→ **Task objective**
In the entries that follow, which lines hold the string "linejoin"? List them.

→ **Data to process**
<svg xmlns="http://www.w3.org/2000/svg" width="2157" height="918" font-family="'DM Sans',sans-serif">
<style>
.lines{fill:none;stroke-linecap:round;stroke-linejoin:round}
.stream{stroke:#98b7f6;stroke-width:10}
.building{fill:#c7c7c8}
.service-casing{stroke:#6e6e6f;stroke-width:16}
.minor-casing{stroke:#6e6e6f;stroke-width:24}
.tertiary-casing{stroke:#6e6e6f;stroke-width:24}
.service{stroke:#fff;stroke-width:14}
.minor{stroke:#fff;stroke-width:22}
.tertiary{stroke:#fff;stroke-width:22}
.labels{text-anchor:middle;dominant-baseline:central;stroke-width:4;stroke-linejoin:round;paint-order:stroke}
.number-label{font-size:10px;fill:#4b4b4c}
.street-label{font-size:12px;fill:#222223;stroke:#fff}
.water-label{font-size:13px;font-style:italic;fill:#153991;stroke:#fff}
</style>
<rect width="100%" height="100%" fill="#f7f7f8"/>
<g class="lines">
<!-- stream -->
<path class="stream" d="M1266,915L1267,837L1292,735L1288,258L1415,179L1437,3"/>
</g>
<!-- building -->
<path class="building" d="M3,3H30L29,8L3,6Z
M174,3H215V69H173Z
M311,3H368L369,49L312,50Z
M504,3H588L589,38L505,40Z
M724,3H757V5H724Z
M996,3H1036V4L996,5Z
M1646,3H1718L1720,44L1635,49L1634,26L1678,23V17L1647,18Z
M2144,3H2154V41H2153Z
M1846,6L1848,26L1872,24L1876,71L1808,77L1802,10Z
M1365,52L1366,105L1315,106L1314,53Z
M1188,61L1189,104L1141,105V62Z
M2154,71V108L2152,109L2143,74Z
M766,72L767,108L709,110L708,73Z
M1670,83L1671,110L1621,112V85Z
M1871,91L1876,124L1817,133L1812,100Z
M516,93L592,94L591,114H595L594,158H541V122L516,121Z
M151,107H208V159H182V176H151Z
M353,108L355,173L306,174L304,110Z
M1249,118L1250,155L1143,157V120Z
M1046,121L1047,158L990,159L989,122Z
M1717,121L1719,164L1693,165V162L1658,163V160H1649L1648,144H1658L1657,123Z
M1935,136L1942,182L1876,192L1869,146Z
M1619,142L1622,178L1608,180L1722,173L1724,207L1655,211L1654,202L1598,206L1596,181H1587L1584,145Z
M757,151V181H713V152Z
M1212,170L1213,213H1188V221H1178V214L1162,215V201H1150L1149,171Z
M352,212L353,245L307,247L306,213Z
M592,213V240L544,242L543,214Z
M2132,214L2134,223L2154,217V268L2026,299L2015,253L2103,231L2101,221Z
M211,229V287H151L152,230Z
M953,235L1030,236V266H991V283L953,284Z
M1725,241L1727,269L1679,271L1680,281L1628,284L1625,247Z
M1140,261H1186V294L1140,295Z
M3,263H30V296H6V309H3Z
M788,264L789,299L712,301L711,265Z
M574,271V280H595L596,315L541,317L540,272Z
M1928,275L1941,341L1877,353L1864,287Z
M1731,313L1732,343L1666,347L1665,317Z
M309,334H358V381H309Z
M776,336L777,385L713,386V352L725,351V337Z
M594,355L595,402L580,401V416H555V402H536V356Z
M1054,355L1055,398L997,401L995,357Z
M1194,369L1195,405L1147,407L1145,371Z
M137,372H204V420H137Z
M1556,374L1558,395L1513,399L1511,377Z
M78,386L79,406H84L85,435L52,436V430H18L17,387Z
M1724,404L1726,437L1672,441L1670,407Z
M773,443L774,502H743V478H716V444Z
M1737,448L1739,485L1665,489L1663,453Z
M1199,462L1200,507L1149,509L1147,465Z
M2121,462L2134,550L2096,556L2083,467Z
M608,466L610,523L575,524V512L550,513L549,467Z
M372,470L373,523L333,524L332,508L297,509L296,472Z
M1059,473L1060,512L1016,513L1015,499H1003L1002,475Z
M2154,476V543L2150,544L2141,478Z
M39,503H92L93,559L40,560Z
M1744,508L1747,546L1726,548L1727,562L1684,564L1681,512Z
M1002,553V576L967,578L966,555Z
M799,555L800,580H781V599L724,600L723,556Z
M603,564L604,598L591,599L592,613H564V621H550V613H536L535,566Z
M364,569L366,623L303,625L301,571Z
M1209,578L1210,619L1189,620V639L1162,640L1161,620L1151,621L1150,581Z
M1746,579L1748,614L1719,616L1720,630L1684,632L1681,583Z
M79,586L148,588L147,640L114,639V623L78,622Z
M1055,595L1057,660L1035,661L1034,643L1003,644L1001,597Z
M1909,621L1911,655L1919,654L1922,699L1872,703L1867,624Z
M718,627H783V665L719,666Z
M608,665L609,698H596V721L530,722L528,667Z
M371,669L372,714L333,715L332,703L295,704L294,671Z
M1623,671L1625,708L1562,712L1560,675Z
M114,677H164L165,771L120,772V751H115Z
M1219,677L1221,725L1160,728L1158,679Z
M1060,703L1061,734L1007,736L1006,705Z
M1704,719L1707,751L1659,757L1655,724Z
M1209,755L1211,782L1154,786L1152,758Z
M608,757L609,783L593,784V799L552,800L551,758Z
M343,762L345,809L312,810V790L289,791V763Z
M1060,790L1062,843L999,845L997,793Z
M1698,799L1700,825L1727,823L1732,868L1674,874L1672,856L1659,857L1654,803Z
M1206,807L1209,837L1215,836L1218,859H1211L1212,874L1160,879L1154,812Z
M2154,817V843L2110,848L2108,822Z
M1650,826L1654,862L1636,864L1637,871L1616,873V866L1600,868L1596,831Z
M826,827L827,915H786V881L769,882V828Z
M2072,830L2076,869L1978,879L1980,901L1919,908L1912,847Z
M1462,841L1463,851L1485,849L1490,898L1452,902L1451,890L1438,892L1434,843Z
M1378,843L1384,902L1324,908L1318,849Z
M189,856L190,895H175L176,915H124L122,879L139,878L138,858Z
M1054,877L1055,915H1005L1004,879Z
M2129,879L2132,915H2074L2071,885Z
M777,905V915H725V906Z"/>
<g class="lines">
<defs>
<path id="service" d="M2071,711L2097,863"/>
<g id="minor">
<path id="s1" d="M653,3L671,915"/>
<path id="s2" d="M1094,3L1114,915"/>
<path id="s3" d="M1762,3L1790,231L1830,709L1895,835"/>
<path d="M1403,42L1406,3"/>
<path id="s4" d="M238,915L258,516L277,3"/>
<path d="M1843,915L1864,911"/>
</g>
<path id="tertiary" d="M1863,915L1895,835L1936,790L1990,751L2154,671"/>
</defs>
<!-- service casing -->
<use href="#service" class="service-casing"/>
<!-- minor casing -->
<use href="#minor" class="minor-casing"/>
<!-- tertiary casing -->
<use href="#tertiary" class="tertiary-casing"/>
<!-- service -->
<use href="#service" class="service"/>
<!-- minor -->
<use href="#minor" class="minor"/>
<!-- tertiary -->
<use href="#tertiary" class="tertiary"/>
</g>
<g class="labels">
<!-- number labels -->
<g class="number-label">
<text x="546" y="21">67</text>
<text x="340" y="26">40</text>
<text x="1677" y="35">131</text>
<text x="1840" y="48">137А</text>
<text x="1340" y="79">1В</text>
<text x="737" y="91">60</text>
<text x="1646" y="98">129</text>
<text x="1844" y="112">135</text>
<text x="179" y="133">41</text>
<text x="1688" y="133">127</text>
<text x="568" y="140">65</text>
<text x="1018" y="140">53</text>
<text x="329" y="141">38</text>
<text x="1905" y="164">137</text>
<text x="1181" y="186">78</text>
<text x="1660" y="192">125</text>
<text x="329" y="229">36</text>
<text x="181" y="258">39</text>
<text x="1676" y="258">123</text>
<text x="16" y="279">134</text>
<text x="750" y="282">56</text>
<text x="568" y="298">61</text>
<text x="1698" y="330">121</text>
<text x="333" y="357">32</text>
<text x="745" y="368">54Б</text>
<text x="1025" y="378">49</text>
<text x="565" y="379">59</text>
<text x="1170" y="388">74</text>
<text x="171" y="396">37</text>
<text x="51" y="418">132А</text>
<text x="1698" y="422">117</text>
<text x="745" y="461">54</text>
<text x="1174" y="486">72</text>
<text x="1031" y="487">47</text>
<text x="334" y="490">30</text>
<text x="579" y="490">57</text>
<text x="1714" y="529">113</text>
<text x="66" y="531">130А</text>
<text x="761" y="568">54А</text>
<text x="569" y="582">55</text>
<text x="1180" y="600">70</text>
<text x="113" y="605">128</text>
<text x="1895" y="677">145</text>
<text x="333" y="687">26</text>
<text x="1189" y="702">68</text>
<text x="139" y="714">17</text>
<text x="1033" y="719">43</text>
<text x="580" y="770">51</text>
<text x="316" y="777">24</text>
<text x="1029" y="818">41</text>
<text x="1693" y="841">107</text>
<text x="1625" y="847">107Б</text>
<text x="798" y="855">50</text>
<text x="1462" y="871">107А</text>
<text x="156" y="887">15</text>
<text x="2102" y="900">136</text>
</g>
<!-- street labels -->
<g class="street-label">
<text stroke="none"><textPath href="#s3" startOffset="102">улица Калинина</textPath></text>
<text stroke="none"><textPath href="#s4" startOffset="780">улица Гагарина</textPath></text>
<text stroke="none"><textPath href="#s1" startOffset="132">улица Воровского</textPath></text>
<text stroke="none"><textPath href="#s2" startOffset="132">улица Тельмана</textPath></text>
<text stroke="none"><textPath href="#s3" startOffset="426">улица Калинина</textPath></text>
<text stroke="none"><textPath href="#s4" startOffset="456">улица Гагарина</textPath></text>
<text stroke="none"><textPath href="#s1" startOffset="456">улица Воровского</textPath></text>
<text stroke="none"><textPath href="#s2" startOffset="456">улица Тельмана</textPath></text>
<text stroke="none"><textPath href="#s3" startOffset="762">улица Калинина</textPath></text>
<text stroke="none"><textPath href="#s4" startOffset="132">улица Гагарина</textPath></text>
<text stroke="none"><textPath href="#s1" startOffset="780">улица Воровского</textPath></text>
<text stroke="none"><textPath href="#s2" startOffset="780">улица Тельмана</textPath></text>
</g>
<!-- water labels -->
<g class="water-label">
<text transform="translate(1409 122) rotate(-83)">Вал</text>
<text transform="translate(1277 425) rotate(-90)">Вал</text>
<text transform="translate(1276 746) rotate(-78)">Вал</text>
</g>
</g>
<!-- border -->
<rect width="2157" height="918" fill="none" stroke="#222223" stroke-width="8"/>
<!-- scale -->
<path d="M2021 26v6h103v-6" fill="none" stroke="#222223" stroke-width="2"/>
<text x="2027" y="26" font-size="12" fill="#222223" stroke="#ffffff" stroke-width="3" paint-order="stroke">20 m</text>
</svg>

→ **Exercise answer**
.lines{fill:none;stroke-linecap:round;stroke-linejoin:round}
.labels{text-anchor:middle;dominant-baseline:central;stroke-width:4;stroke-linejoin:round;paint-order:stroke}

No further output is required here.